Find all pizzerias that serve ONLY pizzas eaten by people over 30


I know the correct answer but I'm not quite sure about ONE part of it.

RA is a relational algebra interpreter that translates relational algebra queries into SQL queries, then executes the SQL on a standard relational database system. So the language is similar to SQL but based on relational algebra.

Here is the sample database:

Serves(pizzeria, pizza, price)
Eats (name, pizza) 
Person (name, age, gender) 

Find all pizzerias that serve ONLY pizzas eaten by people over 30

    \project_{pizzeria} Serves
\diff
    \project_{pizzeria} (
            Serves
        \join (
                (\project_{pizza} Serves)
            \diff (\project_{pizza} ((\select_{age>'30'} Person) \join Eats))
        )
    )

What I fail to understand is the last part of the query:

\project_{pizza} ((\select_{age>'30'} Person) \join Eats)

Wouldn't you want to diff age < 30 not age > 30? This would minus all the ages that are less than 30 and leave you with all the ages > 30 no?
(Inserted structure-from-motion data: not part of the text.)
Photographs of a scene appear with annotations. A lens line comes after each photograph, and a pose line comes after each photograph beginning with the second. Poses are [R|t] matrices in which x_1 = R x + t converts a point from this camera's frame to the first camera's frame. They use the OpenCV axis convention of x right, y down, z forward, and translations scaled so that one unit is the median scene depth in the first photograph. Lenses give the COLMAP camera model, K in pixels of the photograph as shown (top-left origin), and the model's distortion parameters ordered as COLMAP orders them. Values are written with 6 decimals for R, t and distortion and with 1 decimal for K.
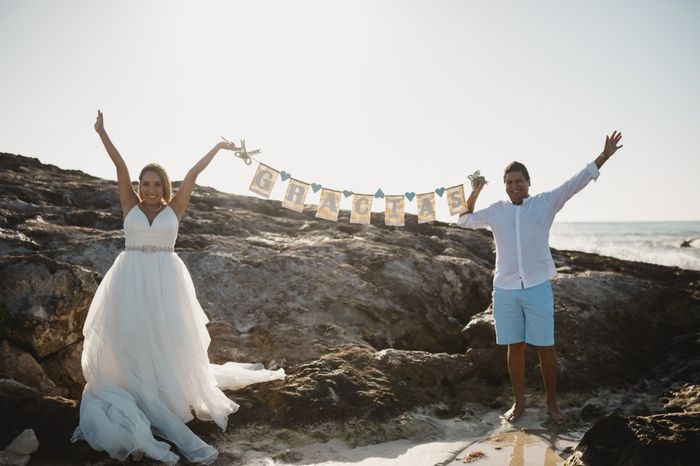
lens RADIAL K [[665.6, 0, 350.0], [0, 665.6, 233.0], [0, 0, 1]] dist [-0.066214, 0.098992]
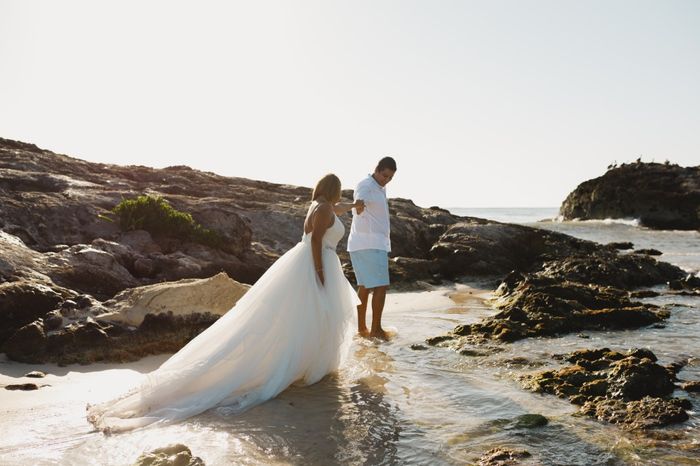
lens RADIAL K [[675.3, 0, 335.5], [0, 675.3, 234.6], [0, 0, 1]] dist [-0.058263, 0.071092]
pose [[0.983876, -0.001312, 0.178848, -0.379905], [-0.002727, 0.999747, 0.022333, 0.053641], [-0.178832, -0.022461, 0.983623, -0.716630]]
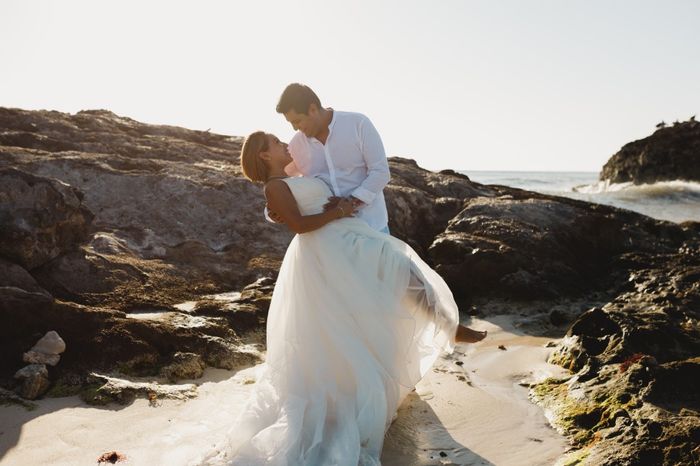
lens RADIAL K [[675.3, 0, 335.5], [0, 675.3, 234.6], [0, 0, 1]] dist [-0.058263, 0.071092]
pose [[0.989122, 0.002166, 0.147080, -0.119246], [-0.014065, 0.996703, 0.079910, 0.036686], [-0.146422, -0.081109, 0.985891, -0.026594]]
Yet, I know this is wrong. Can someone explain the logic behind this?


Solution

  • Don't jump to conclusions. Read carefully.

    project {pizza} (select {age>'30'} (Person) join Eats)
    

    That expression involves people over 30. But it is not the final answer.

    You subtract those tuples from something else. If you subtracted people over 30 from all people then you would have people not over 30. This is not people over 30 and you are not subtracting it from all people. It is pizzas eaten by people over 30 and you are subtracting it from all pizzas to get pizzas not eaten by people over 30.

        project {pizza} (Serves)
    -   project {pizza} (select {age>'30'} (Person) join Eats)
    

    Later you get those pizzas' pizzerias, ie the pizzerias that serve pizzas not eaten by people over 30.

    project {pizzeria} (
            Serve
        join (
                project {pizza} (Serves)
            -   project {pizza} (select {age>'30'} (Person) join Eats)
            )
    

    Then you subtract them from all pizzerias to get pizzerias that only serve pizzas eaten by people over 30.

        project {pizzeria} (Serves)
    -   project {pizzeria} (
               Serve
           join (
                   project {pizza} (Serves)
               -   project {pizza} (select {age>'30'} (Person) join Eats)
               )
           )
    

    So you never diff/minus/subtract people over 30. In particular, you never subtract them from all people to get people not over 30.